There is a movement in New York to require all people that have children who
are divorcing to complete a parenting program. Although it may be deemed a laudable
goal, a mandate of this sort, simply stated, is a bad idea.
The right to be a parent is a fundamental and cannot be abridged but for extreme
situations. According to the Federal Courts, including the Supreme Court :
Parents have a fundamental constitutionally protected interest in
continuity of legal bond with their children and are so fundamental, as to
be guaranteed protection under the First, Ninth, and Fourteenth
Amendments of the United States Constitution.
A once married parent who is separated or divorced from the other parent
and is no longer living with his child cannot constitutionally be treated
differently from a currently married person living with his child.

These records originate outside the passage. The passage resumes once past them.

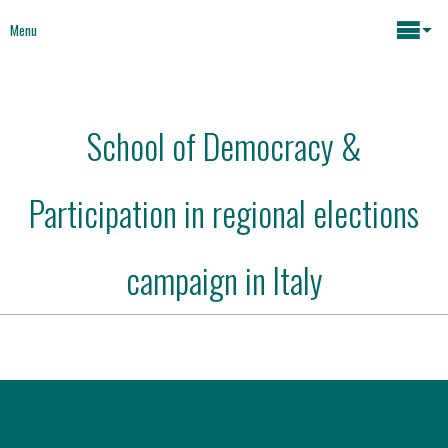
Menu
Maria João Rodrigues
School of Democracy &
News
Key issues
Participation in regional elections
Media
Mapping Interventions
Social policies
campaign in Italy
Books
Economic Policies
About
Future of Europe
Contact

Even when blood relationships are strained, parents retain vital interest in
preventing irretrievable destruction of their family life; if anything, persons
faced with forced dissolution of their parental rights have more critical
need for procedural protections than do those resisting state intervention
into ongoing family affairs.
How then can a person be subjected to a parenting mandate just because they
will no longer be married ? Is the government somehow concluding that a divorcing
parent has inferior parental skills to that of a parent who has not entered the court
system ? What about the poor parenting of other millions of other people ; those who
treat their children badly ; those who have nothing at all to do with their children ?
Clearly, such an obligation is discriminatory and unconstitutional and should not
be enacted. If the government wants to legislate how one raises their child, then they
must create a set of licensing requirements to become a parent in the first place.
Which of course, the government would never and should never do.